Luego de la grotesca inauguración –que pareció la de una unidad básica– y una vez que
se hubieron retirado los funcionarios, el Festival de Cine de Mar del Plata comenzó a funcionar
regularmente. Con su fiel audiencia de jubilados y estudiantes, la muestra sigue cumpliendo una
función esencial, aunque tal vez un poco oculta entre otras más vistosas: es una de las últimas
oportunidades para ver en una sala llena la obra de algunos artistas demasiado excéntricos,
demasiado personales y demasiado independientes como para acceder a una distribución en mayor
escala.
Para ser sincero, no creo que esto dure mucho tiempo más. No imagino en el Estado la vocación
de hacer feliz las vacaciones de los cinéfilos. Como vehículo de la propaganda oficial es mucho más
efectiva la Copa Davis, un asunto de interés patriótico, que la selectiva euforia que provoca la
visión de las últimas películas de Terence Davies, de Takeshi Kitano o de Abel Ferrara. Elijo estos
tres nombres porque vi sus filmes en los días que precedieron a la redacción de esta nota y porque
el trío tiene en común una especie de fiebre creativa desbordante, absolutamente inusual en una
disciplina cada vez más escasa en materia de pasiones excesivas.

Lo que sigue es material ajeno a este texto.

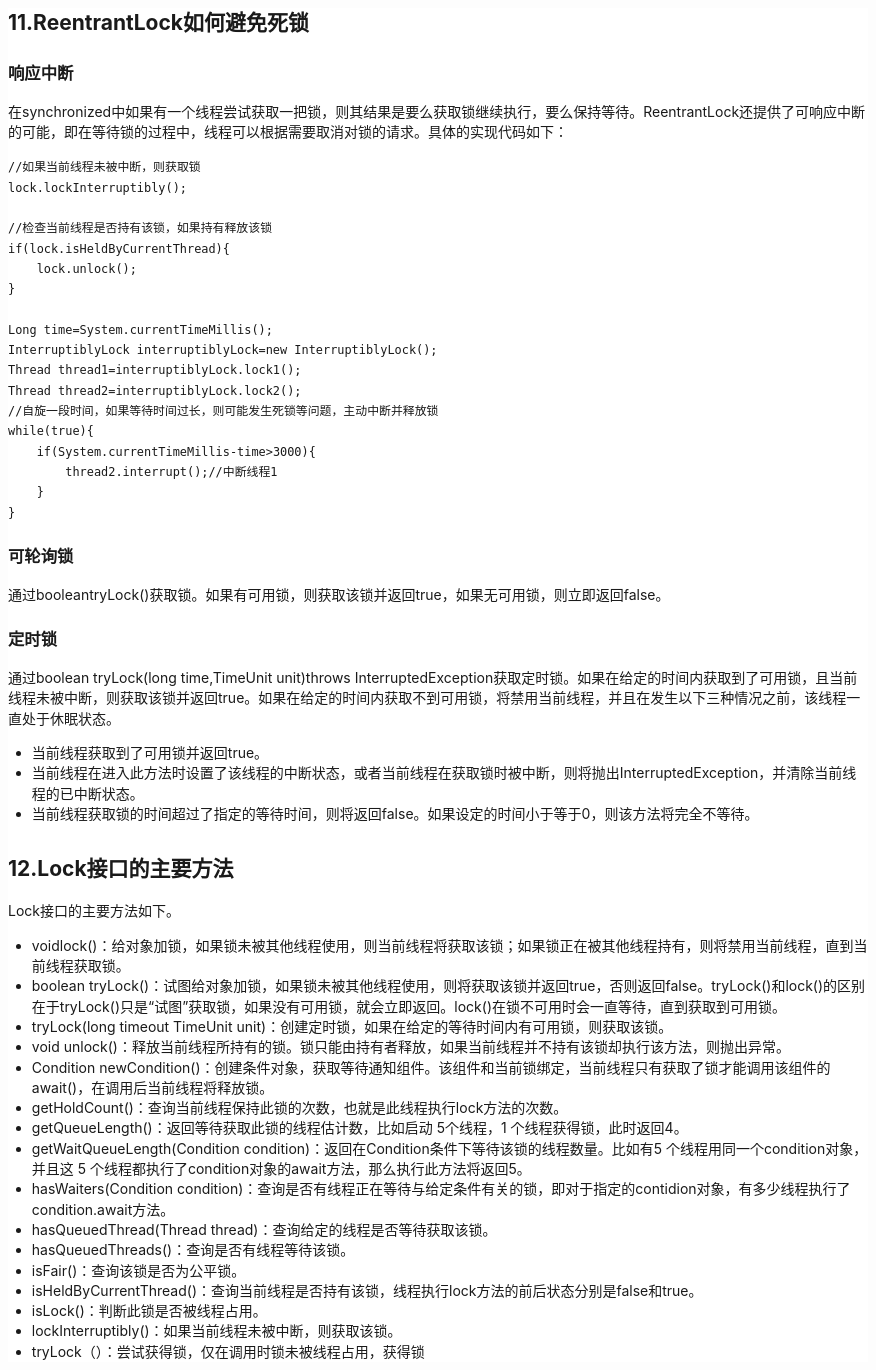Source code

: ## 11.ReentrantLock如何避免死锁

### 响应中断

在synchronized中如果有一个线程尝试获取一把锁，则其结果是要么获取锁继续执行，要么保持等待。ReentrantLock还提供了可响应中断的可能，即在等待锁的过程中，线程可以根据需要取消对锁的请求。具体的实现代码如下：

```
//如果当前线程未被中断，则获取锁
lock.lockInterruptibly();

//检查当前线程是否持有该锁，如果持有释放该锁
if(lock.isHeldByCurrentThread){
	lock.unlock();
}

Long time=System.currentTimeMillis();
InterruptiblyLock interruptiblyLock=new InterruptiblyLock();
Thread thread1=interruptiblyLock.lock1();
Thread thread2=interruptiblyLock.lock2();
//自旋一段时间，如果等待时间过长，则可能发生死锁等问题，主动中断并释放锁
while(true){
	if(System.currentTimeMillis-time>3000){
		thread2.interrupt();//中断线程1
	}
}
```

### 可轮询锁

通过booleantryLock()获取锁。如果有可用锁，则获取该锁并返回true，如果无可用锁，则立即返回false。

### 定时锁

通过boolean tryLock(long time,TimeUnit unit)throws InterruptedException获取定时锁。如果在给定的时间内获取到了可用锁，且当前线程未被中断，则获取该锁并返回true。如果在给定的时间内获取不到可用锁，将禁用当前线程，并且在发生以下三种情况之前，该线程一直处于休眠状态。

- 当前线程获取到了可用锁并返回true。
- 当前线程在进入此方法时设置了该线程的中断状态，或者当前线程在获取锁时被中断，则将抛出InterruptedException，并清除当前线程的已中断状态。
- 当前线程获取锁的时间超过了指定的等待时间，则将返回false。如果设定的时间小于等于0，则该方法将完全不等待。

## 12.Lock接口的主要方法

Lock接口的主要方法如下。

- voidlock()：给对象加锁，如果锁未被其他线程使用，则当前线程将获取该锁；如果锁正在被其他线程持有，则将禁用当前线程，直到当前线程获取锁。
- boolean tryLock()：试图给对象加锁，如果锁未被其他线程使用，则将获取该锁并返回true，否则返回false。tryLock()和lock()的区别在于tryLock()只是“试图”获取锁，如果没有可用锁，就会立即返回。lock()在锁不可用时会一直等待，直到获取到可用锁。
- tryLock(long timeout TimeUnit unit)：创建定时锁，如果在给定的等待时间内有可用锁，则获取该锁。
- void unlock()：释放当前线程所持有的锁。锁只能由持有者释放，如果当前线程并不持有该锁却执行该方法，则抛出异常。
- Condition newCondition()：创建条件对象，获取等待通知组件。该组件和当前锁绑定，当前线程只有获取了锁才能调用该组件的await()，在调用后当前线程将释放锁。
- getHoldCount()：查询当前线程保持此锁的次数，也就是此线程执行lock方法的次数。
- getQueueLength()：返回等待获取此锁的线程估计数，比如启动 5个线程，1 个线程获得锁，此时返回4。
- getWaitQueueLength(Condition condition)：返回在Condition条件下等待该锁的线程数量。比如有5 个线程用同一个condition对象，并且这 5 个线程都执行了condition对象的await方法，那么执行此方法将返回5。
- hasWaiters(Condition condition)：查询是否有线程正在等待与给定条件有关的锁，即对于指定的contidion对象，有多少线程执行了condition.await方法。
- hasQueuedThread(Thread thread)：查询给定的线程是否等待获取该锁。
- hasQueuedThreads()：查询是否有线程等待该锁。
- isFair()：查询该锁是否为公平锁。
- isHeldByCurrentThread()：查询当前线程是否持有该锁，线程执行lock方法的前后状态分别是false和true。
- isLock()：判断此锁是否被线程占用。
- lockInterruptibly()：如果当前线程未被中断，则获取该锁。
- tryLock（）：尝试获得锁，仅在调用时锁未被线程占用，获得锁
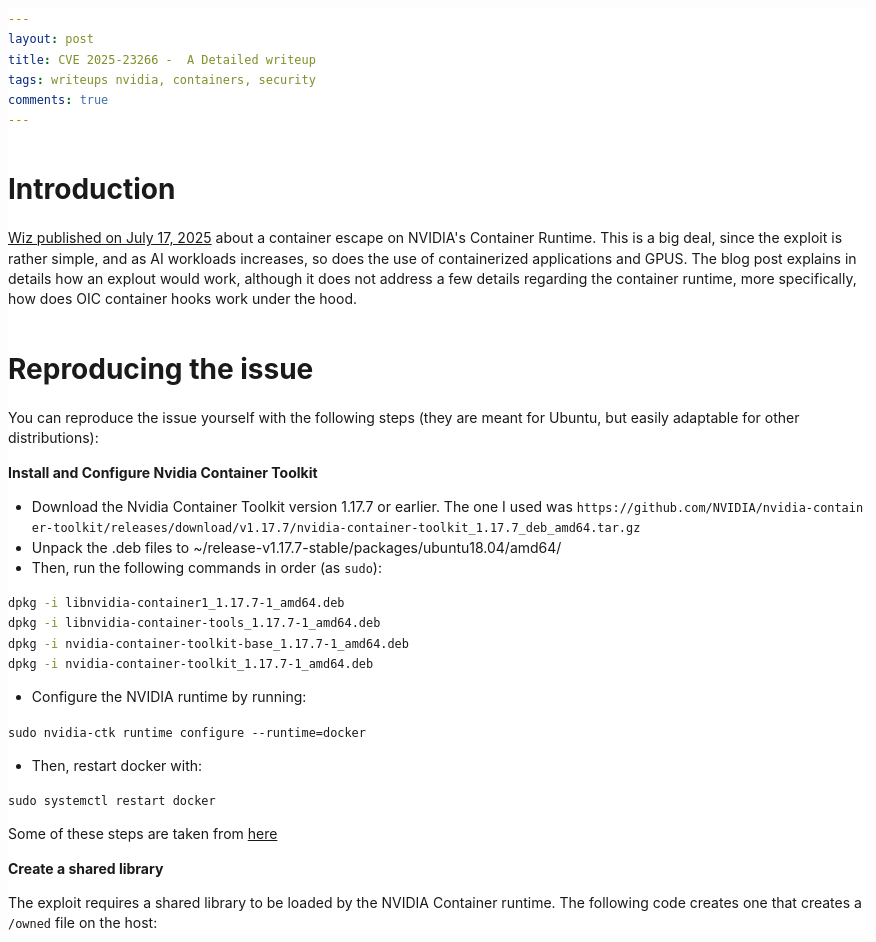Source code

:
 ```yaml
---
layout: post
title: CVE 2025-23266 -  A Detailed writeup
tags: writeups nvidia, containers, security
comments: true
---
```


# Introduction

[Wiz published on July 17, 2025](https://www.wiz.io/blog/nvidia-ai-vulnerability-cve-2025-23266-nvidiascape) about a container escape on NVIDIA's Container Runtime. This is a big deal, since the exploit is rather simple, and as AI workloads increases, so does the use of containerized applications and GPUS. The blog post explains in details how an explout would work, although it does not address a few details regarding the container runtime, more specifically, how does OIC container hooks work under the hood.

# Reproducing the issue

You can reproduce the issue yourself with the following steps (they are meant for Ubuntu, but easily adaptable for other distributions):

**Install and Configure Nvidia Container Toolkit**

 - Download the Nvidia Container Toolkit version 1.17.7 or earlier. The one I used was `https://github.com/NVIDIA/nvidia-container-toolkit/releases/download/v1.17.7/nvidia-container-toolkit_1.17.7_deb_amd64.tar.gz`
 - Unpack the .deb files to ~/release-v1.17.7-stable/packages/ubuntu18.04/amd64/
 - Then, run the following commands in order (as `sudo`):

```bash
dpkg -i libnvidia-container1_1.17.7-1_amd64.deb
dpkg -i libnvidia-container-tools_1.17.7-1_amd64.deb
dpkg -i nvidia-container-toolkit-base_1.17.7-1_amd64.deb 
dpkg -i nvidia-container-toolkit_1.17.7-1_amd64.deb
```
 - Configure the NVIDIA runtime by running:

```
sudo nvidia-ctk runtime configure --runtime=docker
```
 - Then, restart docker with:

```
sudo systemctl restart docker
```

Some of these steps are taken from [here](https://docs.nvidia.com/datacenter/cloud-native/container-toolkit/latest/install-guide.html)

**Create a shared library**

The exploit requires a shared library to be loaded by the NVIDIA Container runtime. The following code creates one that creates a `/owned` file on the host:
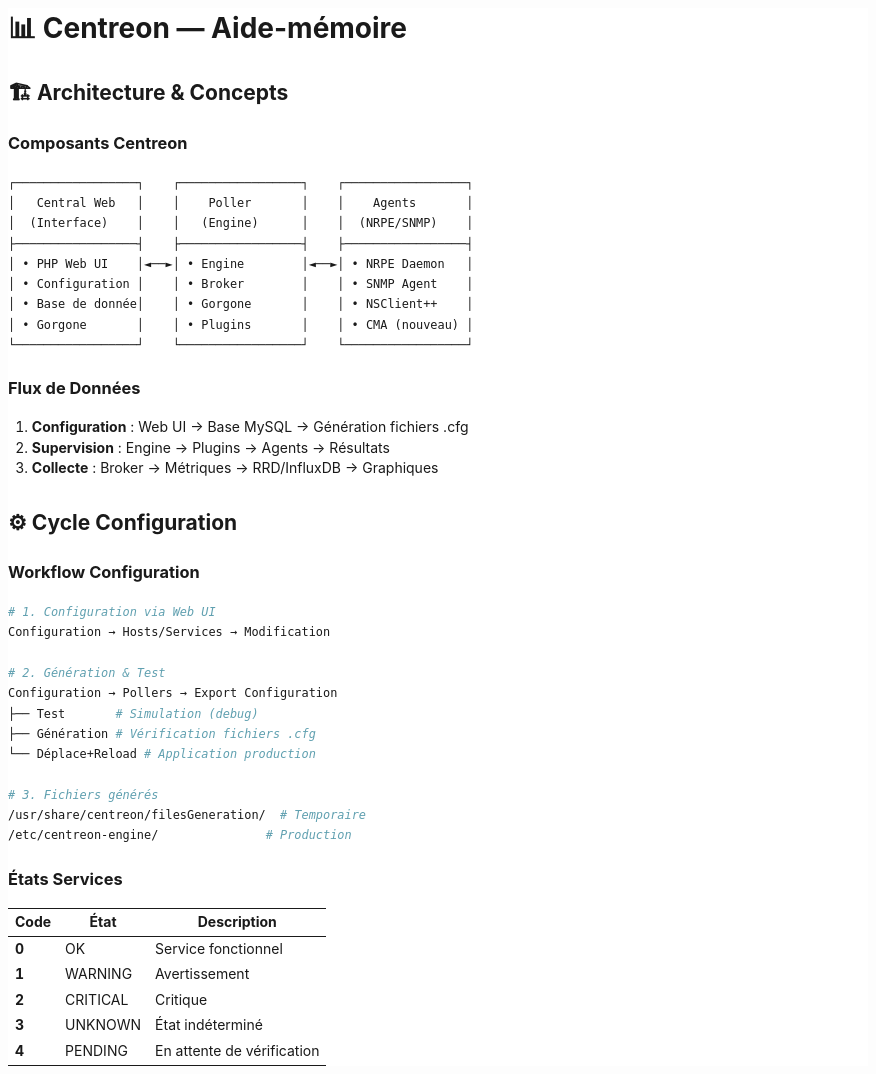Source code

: # 📊 Centreon — Aide-mémoire

## 🏗️ Architecture & Concepts

### Composants Centreon
```
┌─────────────────┐    ┌─────────────────┐    ┌─────────────────┐
│   Central Web   │    │    Poller       │    │    Agents       │
│  (Interface)    │    │   (Engine)      │    │  (NRPE/SNMP)    │
├─────────────────┤    ├─────────────────┤    ├─────────────────┤
│ • PHP Web UI    │◄──►│ • Engine        │◄──►│ • NRPE Daemon   │
│ • Configuration │    │ • Broker        │    │ • SNMP Agent    │
│ • Base de donnée│    │ • Gorgone       │    │ • NSClient++    │
│ • Gorgone       │    │ • Plugins       │    │ • CMA (nouveau) │
└─────────────────┘    └─────────────────┘    └─────────────────┘
```

### Flux de Données
1. **Configuration** : Web UI → Base MySQL → Génération fichiers .cfg
2. **Supervision** : Engine → Plugins → Agents → Résultats
3. **Collecte** : Broker → Métriques → RRD/InfluxDB → Graphiques

## ⚙️ Cycle Configuration

### Workflow Configuration
```bash
# 1. Configuration via Web UI
Configuration → Hosts/Services → Modification

# 2. Génération & Test
Configuration → Pollers → Export Configuration
├── Test       # Simulation (debug)
├── Génération # Vérification fichiers .cfg
└── Déplace+Reload # Application production

# 3. Fichiers générés
/usr/share/centreon/filesGeneration/  # Temporaire
/etc/centreon-engine/               # Production
```

### États Services
| Code | État | Description |
|------|------|-------------|
| **0** | OK | Service fonctionnel |
| **1** | WARNING | Avertissement |
| **2** | CRITICAL | Critique |
| **3** | UNKNOWN | État indéterminé |
| **4** | PENDING | En attente de vérification |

Time and the City, de Terence Davies (Gran Bretaña, 1945), es el homenaje más radical que el
cine haya dedicado a una ciudad. Davies evoca Liverpool mediante un abigarrado poema visual, en el
que su propia voz y sus propios versos potencian el montaje virtuoso del material de archivo.
Davies, el más ignorado de los cineastas geniales, está loco. La Inglaterra a la que alude con un
amor infinito es la de su infancia, la Inglaterra de la posguerra atravesada por la fealdad, el
racionamiento y la pobreza, la de los sabañones, la monarquía farsesca y las canciones del music
hall como único consuelo. Davies vuelve una y otra vez a ese espacio en el que su educación
católica y las leyes penales atentaban contra el despertar de su homosexualidad, a ese mundo de
tremendos terrores individuales y de ingenuas celebraciones colectivas. Es tan excéntrico que su
desgarradora nostalgia por el pasado tropieza con los Beatles, a quienes considera los asesinos de
la música popular y sobre esos años grises construye una catedral de celuloide.
Aquiles y la tortuga, de Takeshi Kitano (Japón, 1947), es la obra de otro loco. Cómico
popular famoso en su país, con el berretín de ser pintor y cineasta pero con el eterno temor del
autodidacta de no ser lo suficientemente apto para su tarea, Kitano recrea su dilema personal a
través de Machisu, un pintor frustrado que está dispuesto a dejar la vida por el arte pero no logra
el menor reconocimiento. Kitano hace algo que el cine impide casi por naturaleza, que es mostrar la
obra real de sus artistas ficcionales y para eso exhibe su propia obra, una colección interminable
de cuadros y de ideas de action painting. El arte de la película es real y no simulado, y la
película misma es una prueba más de la valentía como artista de este personaje frontal, desinhibido
y prodigiosamente modesto.
Abel Ferrara (EE.UU., 1951) está loco también y en Chelsea on the Rocks cuenta la historia
del famoso Chelsea Hotel eligiendo sólo sus tragedias, sus fantasmas, sus excesos y sus muertos.
Ferrara, viejo inquilino del lugar, es el gran artista de la desesperación contemporánea, de la
falta de límites, de la nostalgia por un desenfreno cuya imposibilidad actual resulta el mayor
síntoma de la infamia de la era Bush. En Ferrara, capaz de hacer cine como quien improvisa con
prodigioso talento un instrumento musical, hay un deseo que excede completamente la nostalgia y es
el de la libertad sin límites de la cual el hotel fue el símbolo perfecto y de la que terminó
siendo su último baluarte.
Necesitamos un festival de cine y su particular atmósfera comunitaria para que los Davies,
los Kitano y los Ferrara no terminen desapareciendo de nuestra vida.